*** PROVIDED DATA ***

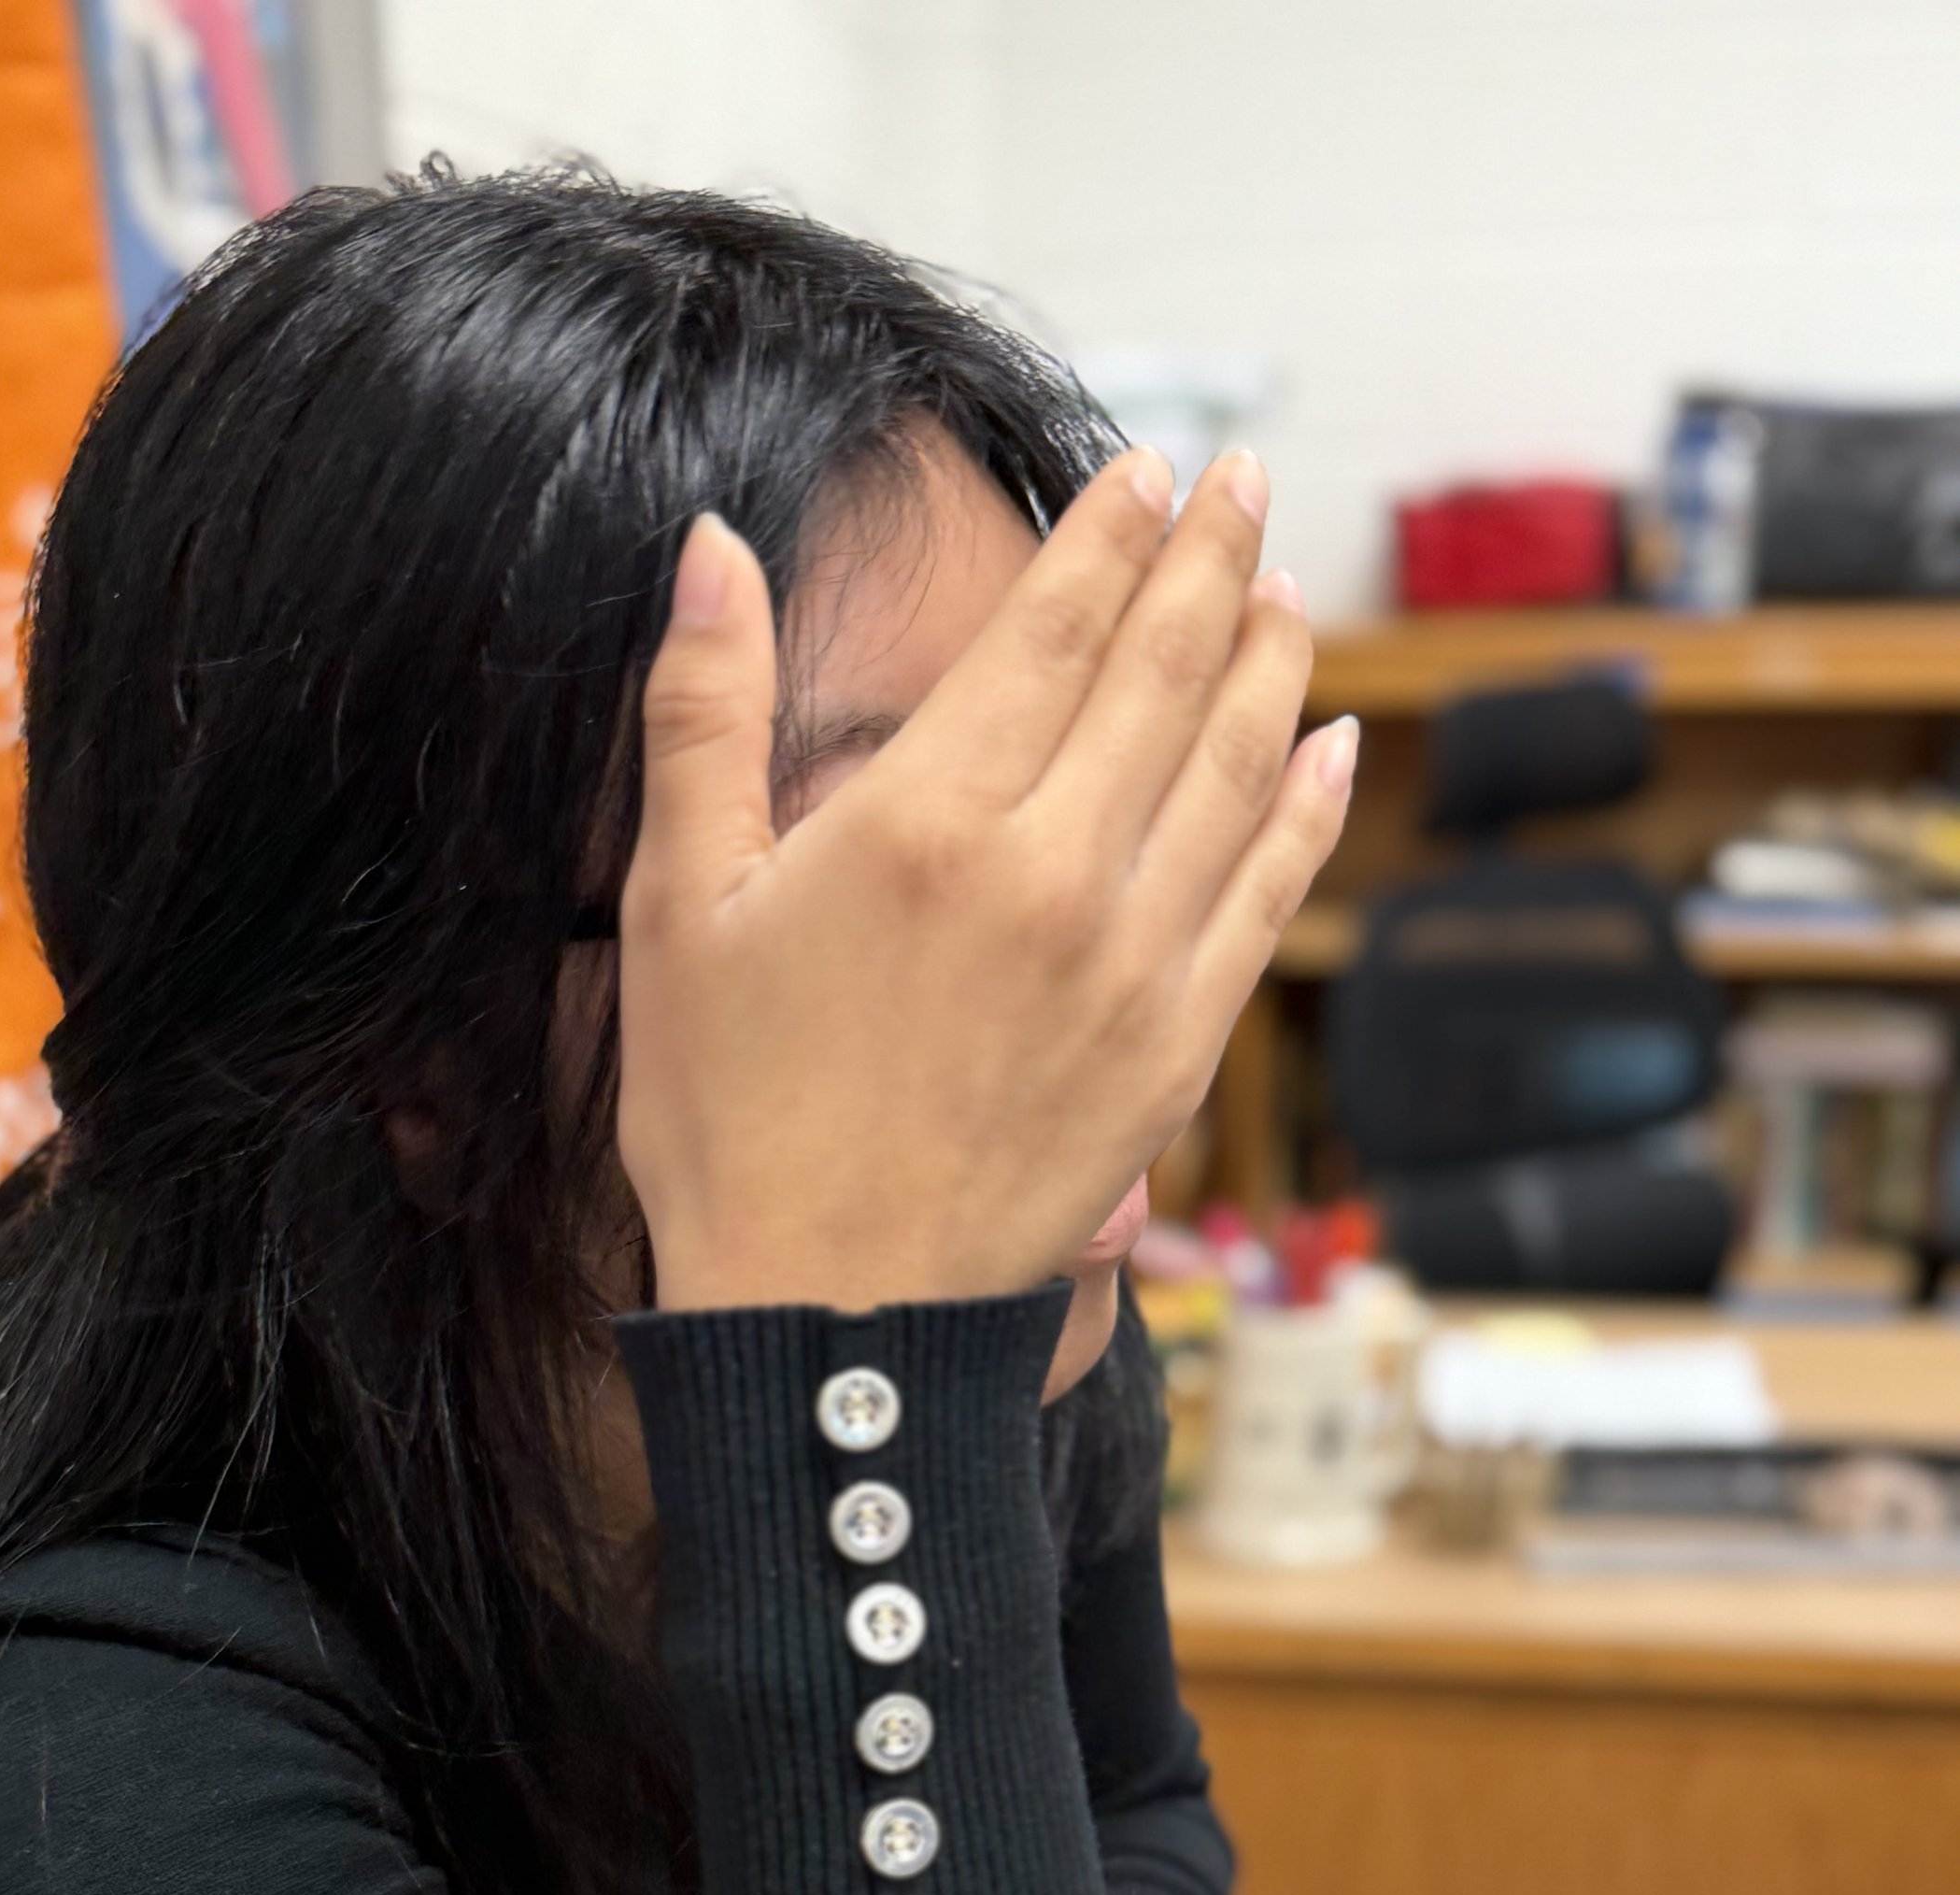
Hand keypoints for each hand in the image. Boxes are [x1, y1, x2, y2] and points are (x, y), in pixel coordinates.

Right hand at [616, 447, 1355, 1318]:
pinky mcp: (1173, 1050)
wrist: (830, 1320)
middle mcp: (1052, 872)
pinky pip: (1265, 896)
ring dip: (1272, 661)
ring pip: (1236, 769)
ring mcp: (1131, 963)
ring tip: (1286, 586)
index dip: (1111, 533)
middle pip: (1166, 672)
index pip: (1055, 628)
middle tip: (1244, 479)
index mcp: (926, 820)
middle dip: (1213, 556)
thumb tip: (717, 549)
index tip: (1150, 464)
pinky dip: (1307, 810)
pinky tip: (1329, 751)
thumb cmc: (729, 1122)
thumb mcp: (675, 911)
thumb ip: (702, 717)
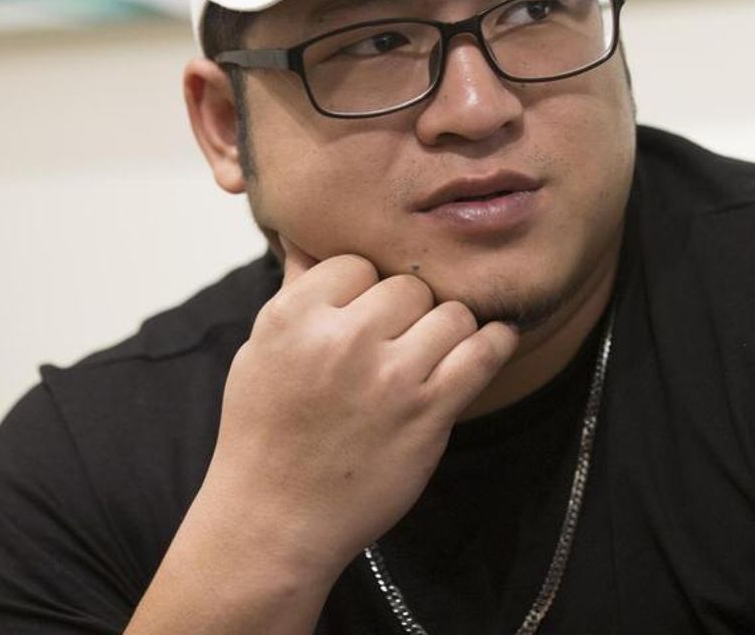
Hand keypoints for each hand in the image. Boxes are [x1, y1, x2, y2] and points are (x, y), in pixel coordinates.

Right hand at [198, 235, 520, 580]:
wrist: (275, 520)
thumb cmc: (265, 434)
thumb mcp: (261, 351)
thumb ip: (296, 290)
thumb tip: (308, 234)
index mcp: (294, 316)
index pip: (357, 263)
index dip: (364, 288)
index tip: (363, 316)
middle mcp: (344, 339)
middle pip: (409, 285)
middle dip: (407, 311)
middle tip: (396, 344)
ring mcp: (390, 377)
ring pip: (450, 313)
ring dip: (447, 330)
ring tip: (431, 354)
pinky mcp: (428, 413)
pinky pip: (482, 353)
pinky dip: (494, 343)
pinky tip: (491, 341)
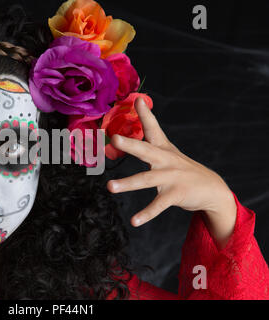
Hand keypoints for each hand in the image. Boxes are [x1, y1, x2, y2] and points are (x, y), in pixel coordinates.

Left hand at [107, 98, 236, 246]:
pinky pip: (158, 205)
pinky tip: (134, 221)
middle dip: (130, 144)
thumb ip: (149, 126)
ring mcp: (171, 177)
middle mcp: (165, 160)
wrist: (211, 188)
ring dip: (128, 184)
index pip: (152, 128)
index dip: (145, 114)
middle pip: (146, 150)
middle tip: (115, 139)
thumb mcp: (165, 146)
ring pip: (146, 180)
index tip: (136, 100)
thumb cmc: (181, 166)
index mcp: (162, 148)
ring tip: (110, 187)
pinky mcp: (176, 194)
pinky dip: (146, 214)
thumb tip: (138, 100)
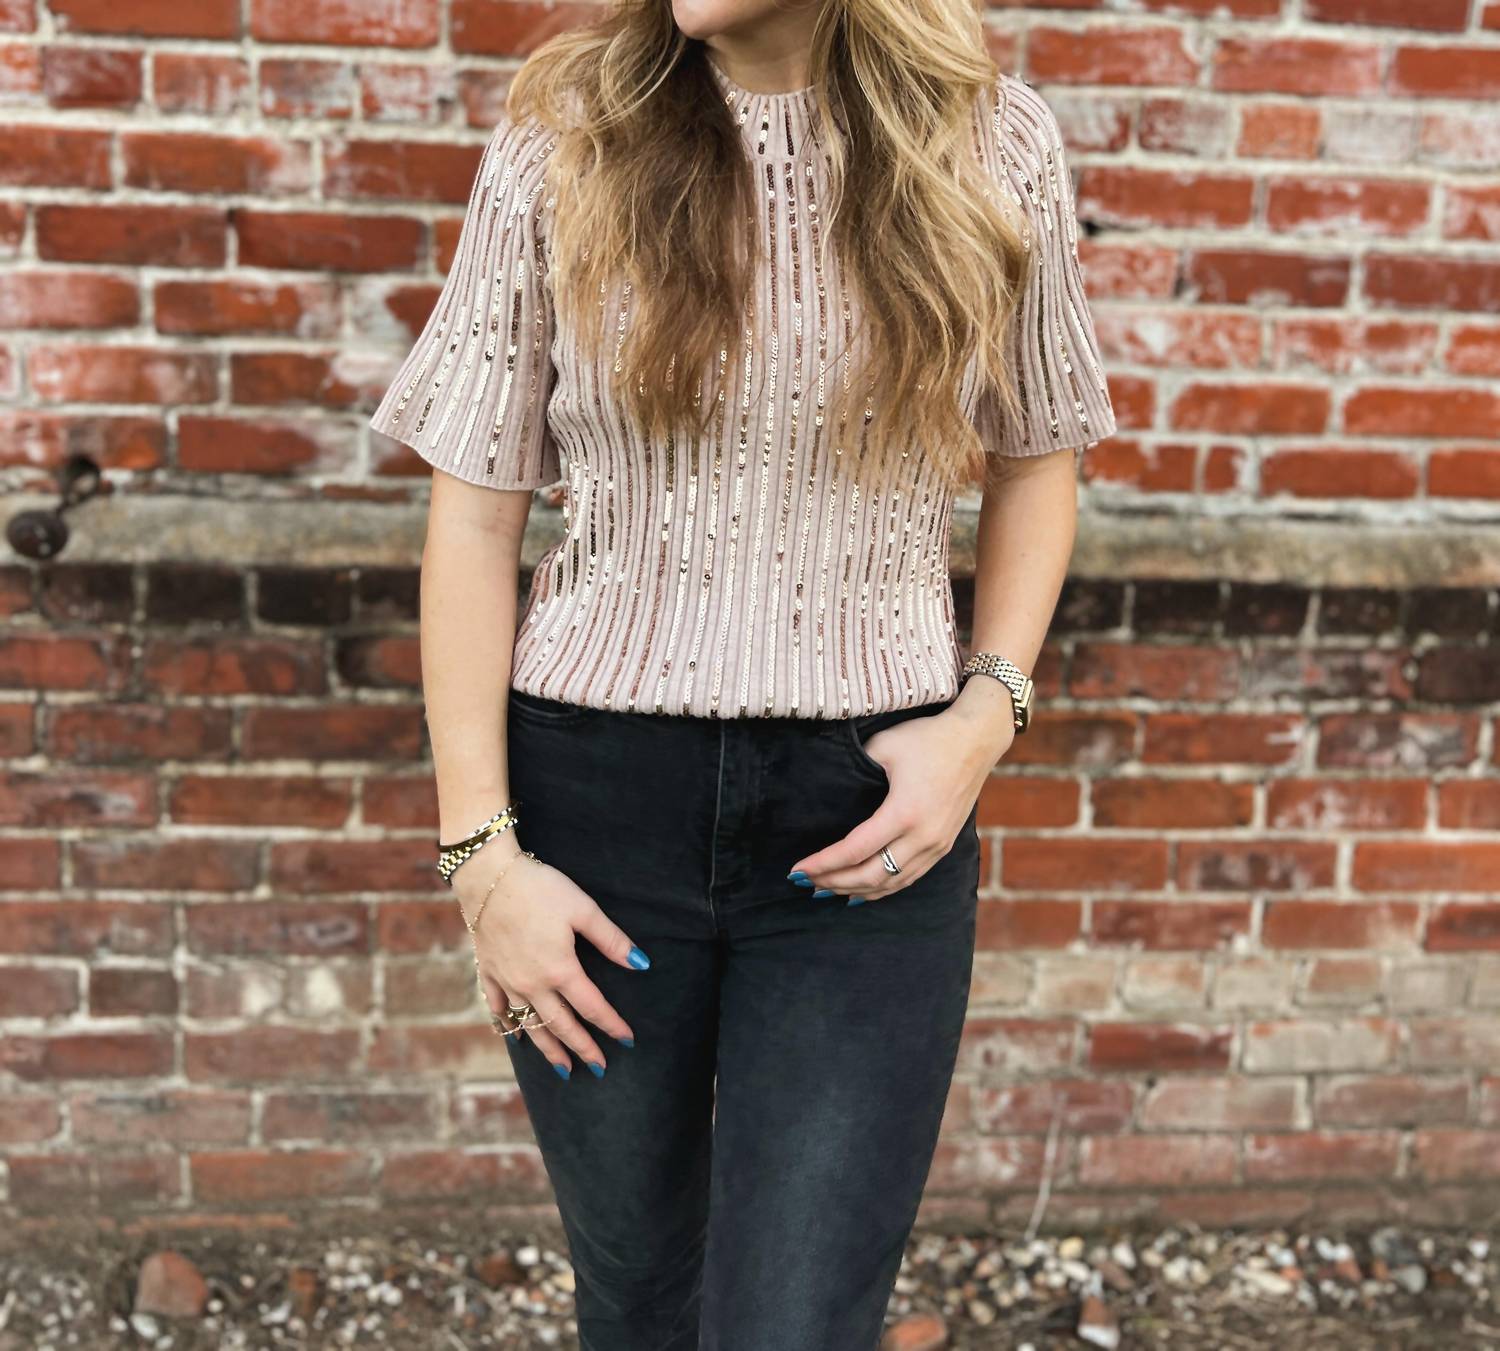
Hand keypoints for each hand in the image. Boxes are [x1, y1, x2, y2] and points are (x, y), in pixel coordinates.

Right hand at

*** End of PROVIDED DATA ***

EXERCISE ->
All that is wanted is each line, word for word, from the first line of the data to the one holding "thumb ip: (149, 126)", with the pictures left out.

TASK OUTPUT ->
Hand keypoints for each hand in the image. Boxes are [x1, y1, x2, y2] and points are (x, y), in pixel coordinates.

Right hand at [616, 447, 1355, 1318]:
pinky mcp: (1173, 1050)
wrist: (830, 1320)
middle mcp: (1052, 872)
pinky pip: (1265, 896)
ring dip: (1272, 661)
ring pip: (1236, 769)
ring mcp: (1131, 963)
ring tip: (1286, 586)
index dip: (1111, 533)
middle pip: (1166, 672)
index pip: (1055, 628)
middle tip: (1244, 479)
index mcp: (926, 820)
middle dip: (1213, 556)
thumb tip: (717, 549)
index tip: (1150, 464)
pinky dip: (1307, 810)
pinky tip: (1329, 751)
thumb cmc: (729, 1122)
thumb mcp: (675, 911)
thumb ip: (702, 717)
Hand keypoints for each hand in the image. Boxes are [x1, y1, x2, y2] and points are (x, y), in pixel coordinates.

Right hand at [198, 235, 520, 580]:
wrist: (275, 520)
thumb cmc: (265, 434)
thumb mcp: (261, 351)
thumb ip: (296, 290)
thumb tip: (308, 234)
index mcp: (294, 316)
index pip: (357, 263)
index dip: (364, 288)
index tip: (363, 316)
middle mcp: (344, 339)
middle pip: (409, 285)
middle dip: (407, 311)
middle tip: (396, 344)
ring mcp: (390, 377)
ring pip: (450, 313)
ring dip: (447, 330)
ring tip: (431, 354)
pinky mcp: (428, 413)
pinky pip: (482, 353)
pinky dip: (494, 343)
pinky tip: (491, 341)
Hand keypoints for each hand in the image. Boxes are [x1, y1, x2, y2] and points are (x, y), in pixel coordinates.

Left hand at [107, 98, 236, 246]:
pinky pip: (158, 205)
pinky tip: (134, 221)
middle dip: (130, 144)
thumb ip: (149, 126)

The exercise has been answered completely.